**Dataset content**

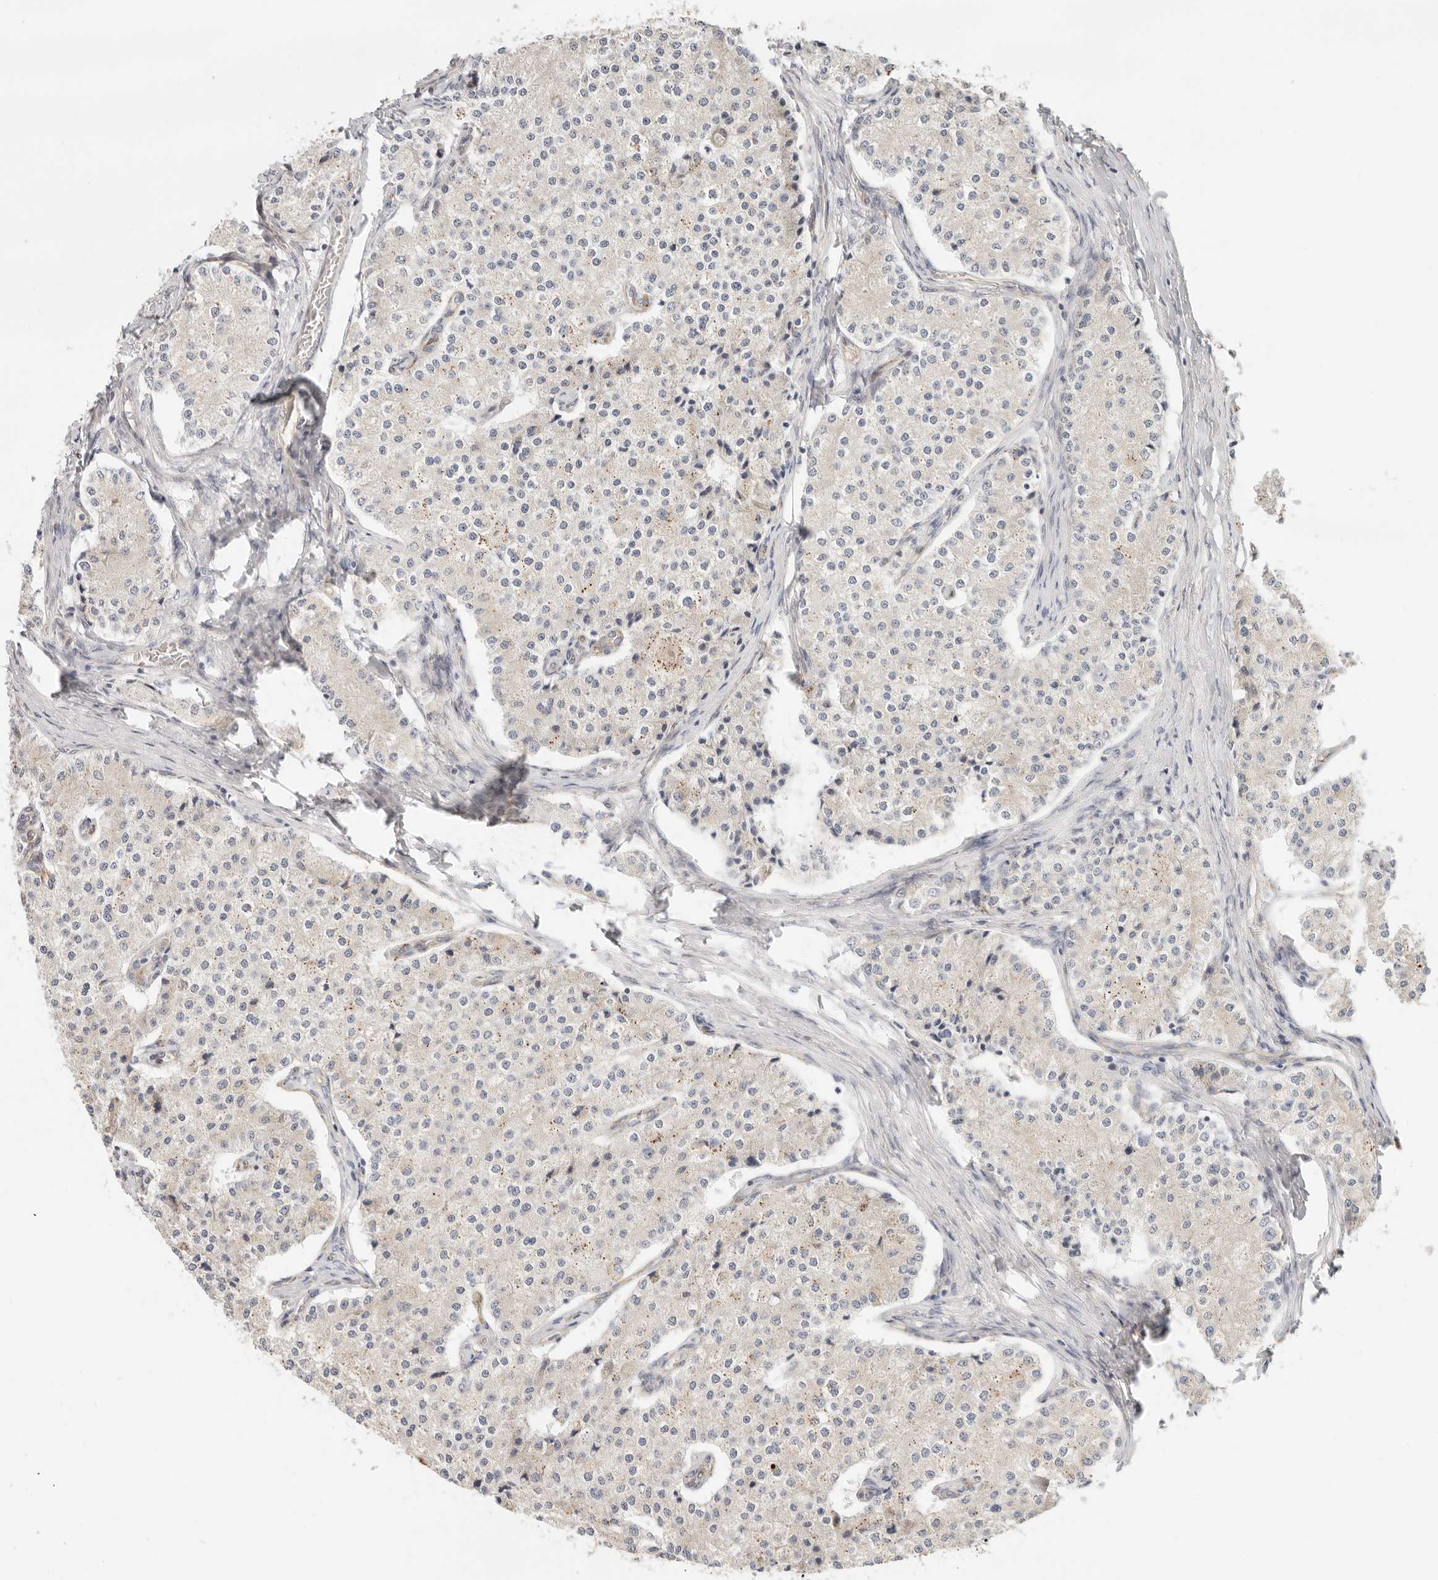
{"staining": {"intensity": "negative", "quantity": "none", "location": "none"}, "tissue": "carcinoid", "cell_type": "Tumor cells", "image_type": "cancer", "snomed": [{"axis": "morphology", "description": "Carcinoid, malignant, NOS"}, {"axis": "topography", "description": "Colon"}], "caption": "This is an immunohistochemistry image of carcinoid. There is no positivity in tumor cells.", "gene": "SPRING1", "patient": {"sex": "female", "age": 52}}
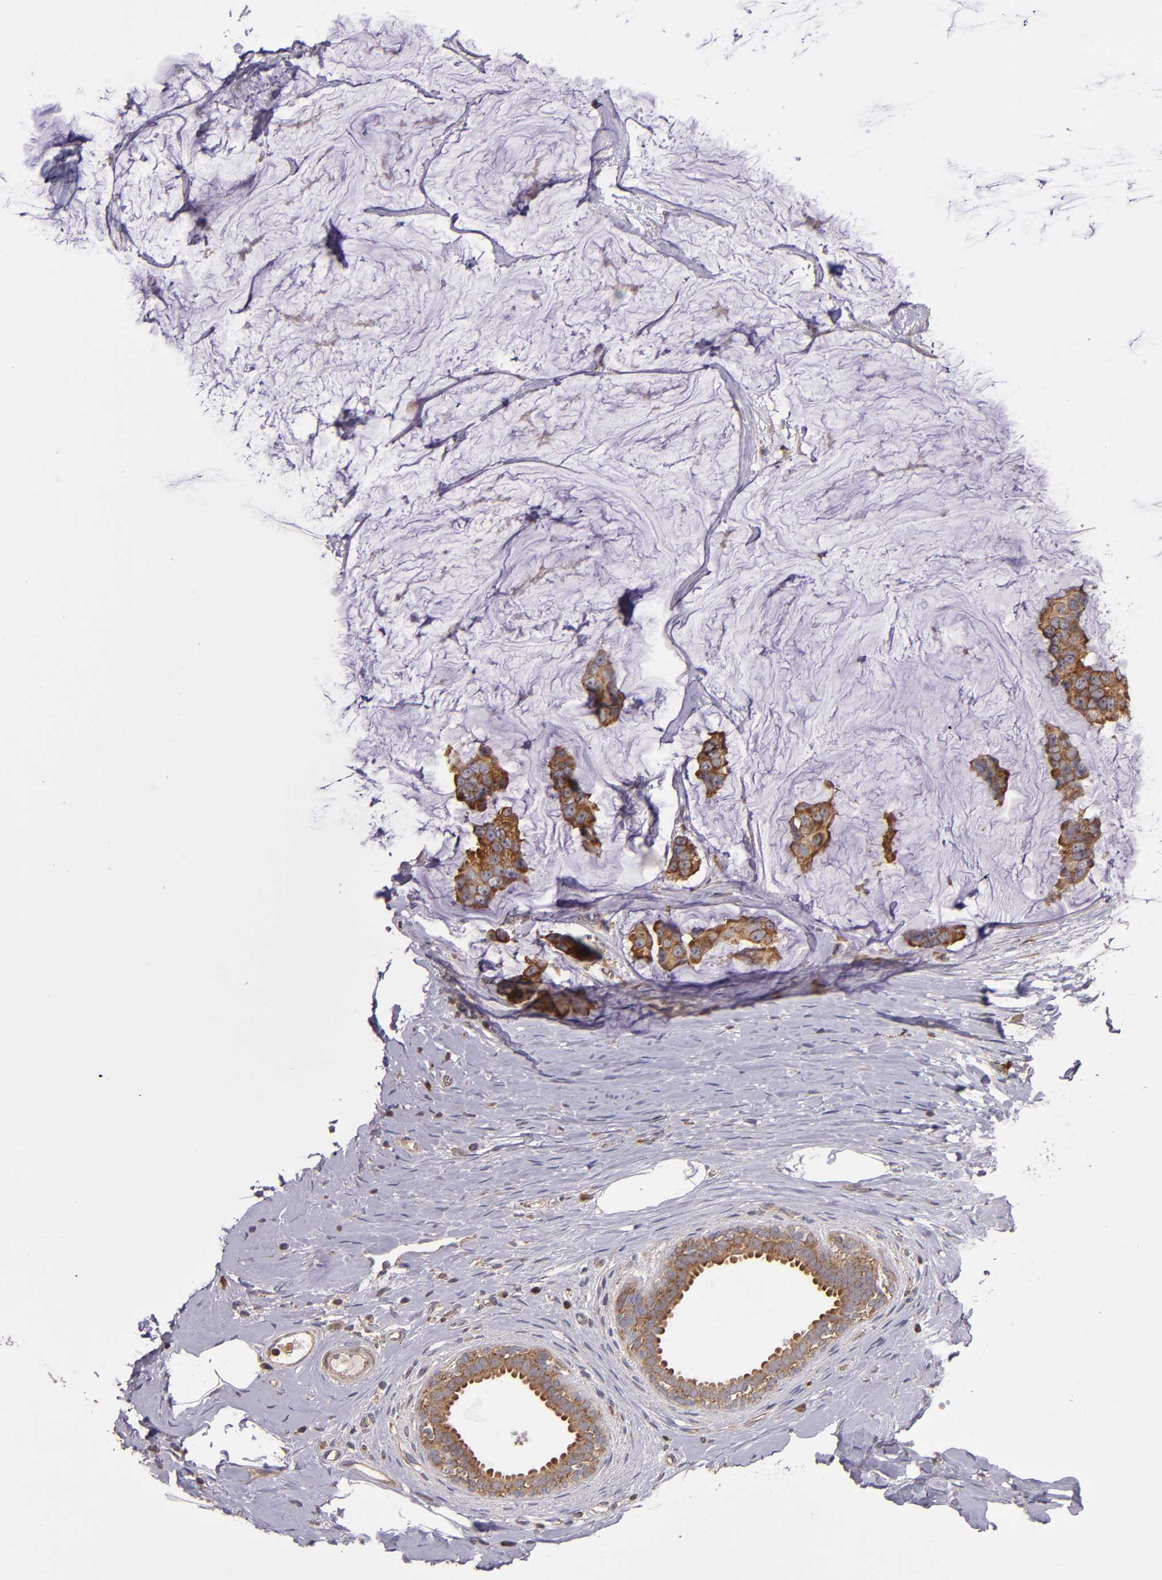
{"staining": {"intensity": "moderate", "quantity": ">75%", "location": "cytoplasmic/membranous"}, "tissue": "breast cancer", "cell_type": "Tumor cells", "image_type": "cancer", "snomed": [{"axis": "morphology", "description": "Normal tissue, NOS"}, {"axis": "morphology", "description": "Duct carcinoma"}, {"axis": "topography", "description": "Breast"}], "caption": "This photomicrograph shows immunohistochemistry (IHC) staining of breast cancer (infiltrating ductal carcinoma), with medium moderate cytoplasmic/membranous staining in about >75% of tumor cells.", "gene": "EIF4ENIF1", "patient": {"sex": "female", "age": 50}}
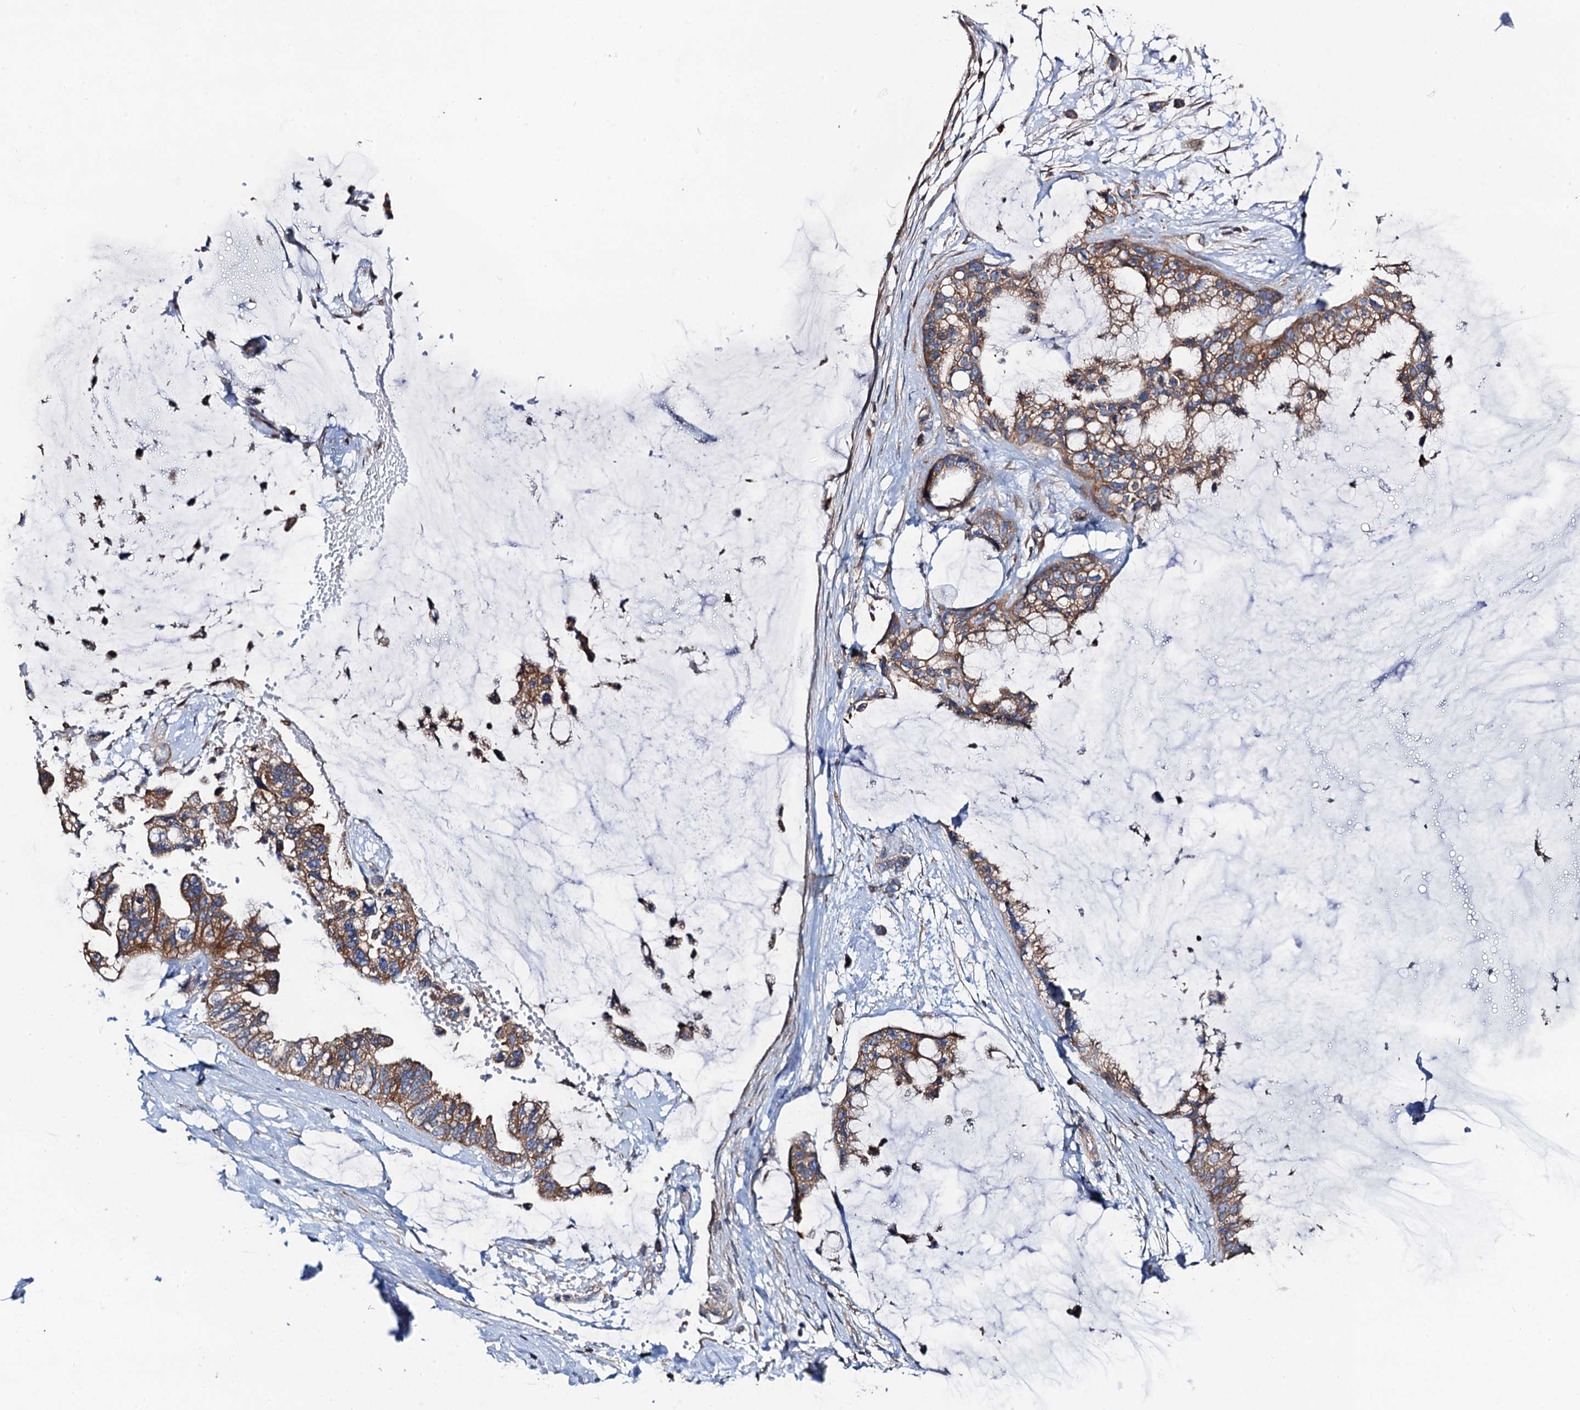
{"staining": {"intensity": "moderate", "quantity": ">75%", "location": "cytoplasmic/membranous"}, "tissue": "ovarian cancer", "cell_type": "Tumor cells", "image_type": "cancer", "snomed": [{"axis": "morphology", "description": "Cystadenocarcinoma, mucinous, NOS"}, {"axis": "topography", "description": "Ovary"}], "caption": "Ovarian mucinous cystadenocarcinoma stained for a protein reveals moderate cytoplasmic/membranous positivity in tumor cells. (DAB IHC with brightfield microscopy, high magnification).", "gene": "ANKRD26", "patient": {"sex": "female", "age": 39}}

**Action item**
I'd like the material above repeated exactly, with the pictures omitted.

**Task solution**
{"staining": {"intensity": "negative", "quantity": "none", "location": "none"}, "tissue": "carcinoid", "cell_type": "Tumor cells", "image_type": "cancer", "snomed": [{"axis": "morphology", "description": "Carcinoid, malignant, NOS"}, {"axis": "topography", "description": "Colon"}], "caption": "This is an immunohistochemistry image of carcinoid. There is no positivity in tumor cells.", "gene": "SPRING1", "patient": {"sex": "female", "age": 52}}
{"staining": {"intensity": "moderate", "quantity": ">75%", "location": "cytoplasmic/membranous"}, "tissue": "breast cancer", "cell_type": "Tumor cells", "image_type": "cancer", "snomed": [{"axis": "morphology", "description": "Normal tissue, NOS"}, {"axis": "morphology", "description": "Duct carcinoma"}, {"axis": "topography", "description": "Breast"}], "caption": "This photomicrograph shows immunohistochemistry (IHC) staining of breast cancer (infiltrating ductal carcinoma), with medium moderate cytoplasmic/membranous staining in about >75% of tumor cells.", "gene": "EIF4ENIF1", "patient": {"sex": "female", "age": 50}}
{"staining": {"intensity": "moderate", "quantity": ">75%", "location": "cytoplasmic/membranous"}, "tissue": "ovarian cancer", "cell_type": "Tumor cells", "image_type": "cancer", "snomed": [{"axis": "morphology", "description": "Cystadenocarcinoma, mucinous, NOS"}, {"axis": "topography", "description": "Ovary"}], "caption": "Ovarian mucinous cystadenocarcinoma stained for a protein reveals moderate cytoplasmic/membranous positivity in tumor cells. (DAB IHC with brightfield microscopy, high magnification).", "gene": "ANKRD26", "patient": {"sex": "female", "age": 39}}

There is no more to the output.